A tutti i collezionisti sarà capitato almeno una volta nella vita di dover restaurare un’opera, vuoi per un problema conservativo dettato dal tempo, vuoi per un danno accidentale, magari per sistemare un’opera appena acquistata o prima di metterla in vendita.
Prima di procedere con il restauro è prassi comune chiedere al restauratore un progetto di intervento con il relativo preventivo di spesa. In questo caso, il collezionista potrebbe essersi trovato ad accertare con stupore che il preventivo dell’intervento di restauro abbia superato il valore dell’opera stessa. È possibile ciò e perché avviene? E cosa si può fare in questi casi?
Per rispondere alla prima domanda, è bene comprendere che i fattori che determinano il costo di un intervento di restauro sono molteplici: la gravità del danno, le sue dimensioni, la tecnica esecutiva, ecc. In base a questi elementi il restauratore valuta il tempo necessario per la progettazione, la sperimentazione e infine per l’intervento vero e proprio, aggiungendo naturalmente i costi fissi relativi, per esempio, al trasporto, all’assicurazione, all’attrezzatura e ai materiali.
Tutti questi ultimi elementi, tuttavia, incidono normalmente in minima parte sul costo finale di un restauro. Quello che peserà maggiormente, infatti, sarà il tempo che l’intervento richiede. Il restauro è, infatti, un lavoro di alta precisione: spesso se il restauratore sbaglia, è impossibile tornare indietro, e questo fa sì che le varie operazioni debbano essere ben ponderate ed eseguite prendendosi il giusto tempo. Inoltre, più è complessa la tecnica esecutiva maggiore sarà il tempo di studio e di sperimentazione da effettuare prima dell’intervento vero e proprio e anche questo potrebbe incidere notevolmente sui costi.
É quindi certamente possibile che un intervento di restauro superi il valore dell’opera, avendo esso natura tecnica e non essendo pertanto determinato sulla base del valore commerciale dell’opera d’arte, dal quale è invece quasi del tutto slegato (fa eccezione, ad esempio, il costo “accessorio” dell’assicurazione che è, naturalmente, commisurato al valore dell’opera).

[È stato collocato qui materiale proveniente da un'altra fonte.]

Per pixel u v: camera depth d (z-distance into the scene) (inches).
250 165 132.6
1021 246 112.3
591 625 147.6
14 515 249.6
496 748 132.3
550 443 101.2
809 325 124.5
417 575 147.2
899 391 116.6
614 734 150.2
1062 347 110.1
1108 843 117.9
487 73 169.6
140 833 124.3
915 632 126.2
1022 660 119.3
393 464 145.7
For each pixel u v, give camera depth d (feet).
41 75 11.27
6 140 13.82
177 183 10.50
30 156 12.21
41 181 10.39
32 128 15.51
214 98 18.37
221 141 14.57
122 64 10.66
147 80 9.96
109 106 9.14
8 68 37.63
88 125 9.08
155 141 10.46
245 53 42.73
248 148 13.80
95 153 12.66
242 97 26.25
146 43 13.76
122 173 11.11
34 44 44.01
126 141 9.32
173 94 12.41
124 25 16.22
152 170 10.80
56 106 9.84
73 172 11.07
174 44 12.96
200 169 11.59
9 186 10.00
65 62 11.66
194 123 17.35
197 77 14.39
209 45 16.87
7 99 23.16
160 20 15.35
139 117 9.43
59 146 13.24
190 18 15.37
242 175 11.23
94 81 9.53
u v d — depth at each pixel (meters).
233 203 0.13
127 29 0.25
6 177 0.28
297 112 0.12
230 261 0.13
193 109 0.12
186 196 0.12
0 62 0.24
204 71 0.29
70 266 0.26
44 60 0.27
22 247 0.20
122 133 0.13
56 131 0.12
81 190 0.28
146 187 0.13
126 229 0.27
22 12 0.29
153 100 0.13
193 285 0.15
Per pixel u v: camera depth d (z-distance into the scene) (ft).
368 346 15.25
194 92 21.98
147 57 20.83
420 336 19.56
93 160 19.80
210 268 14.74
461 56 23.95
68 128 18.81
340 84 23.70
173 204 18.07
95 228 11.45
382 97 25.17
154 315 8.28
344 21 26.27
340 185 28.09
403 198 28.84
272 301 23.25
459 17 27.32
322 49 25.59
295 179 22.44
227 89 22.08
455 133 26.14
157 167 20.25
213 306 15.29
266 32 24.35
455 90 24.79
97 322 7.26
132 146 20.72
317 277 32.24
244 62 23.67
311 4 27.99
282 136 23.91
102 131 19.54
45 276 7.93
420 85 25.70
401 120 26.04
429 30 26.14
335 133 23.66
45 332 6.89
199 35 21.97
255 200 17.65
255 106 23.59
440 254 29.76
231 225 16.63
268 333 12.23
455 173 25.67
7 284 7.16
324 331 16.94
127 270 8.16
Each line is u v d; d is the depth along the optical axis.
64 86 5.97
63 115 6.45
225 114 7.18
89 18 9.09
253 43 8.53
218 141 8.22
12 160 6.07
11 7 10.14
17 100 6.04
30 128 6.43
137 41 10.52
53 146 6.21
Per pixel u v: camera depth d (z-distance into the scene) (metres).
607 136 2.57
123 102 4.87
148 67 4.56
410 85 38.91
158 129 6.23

Cosa fare dunque quando “il gioco non vale la candela”?
Una via di mezzo per abbattere i costi potrebbe essere quella di concordare un restauro svolto in più fasi. In questo modo, durante ciascuna di esse, il restauratore dovrà confrontarsi con la proprietà per decidere insieme se procedere o no con le fasi successive: per esempio le fasi di pulitura dell’opera possono essere graduali o l’invasività di un intervento decisa man mano così da potersi fermare qualora – agli occhi del collezionista – l’opera non “meritasse” ulteriori investimenti. La scelta di questa possibilità dovrà tuttavia tenere conto dei limiti dettati dal tipo d’intervento di restauro necessario (è chiaro, infatti, che se il danno da risolvere fosse uno squarcio in una tela non ci potranno essere vie di mezzo: o si interviene oppure non si fa nulla) e dovrà essere effettuata nella consapevolezza che tale strada non sarà mai del tutto soddisfacente: sarà sempre un lavoro, per così dire, fatto a metà.
In definitiva, dunque, l’unico fattore determinante nella scelta di restaurare o meno un’opera è il valore che decidete di dare all’opera stessa. A volte, infatti, il valore affettivo dell’opera potrebbe superare di gran lunga quello di mercato: in questo caso, qualsiasi cifra per valorizzarla varrà la spesa. Il mio consiglio è quindi di non ricorrere a tagli sul budget prediligendo restauri frettolosi o realizzati da professionisti poco competenti e, per questo, più economici. Un restauro svolto male rischia di rovinare l’opera più di prima. Piuttosto conservate l’opera in modo da non peggiorarne il danno, in attesa di operare il giusto investimento per farla restaurare al meglio.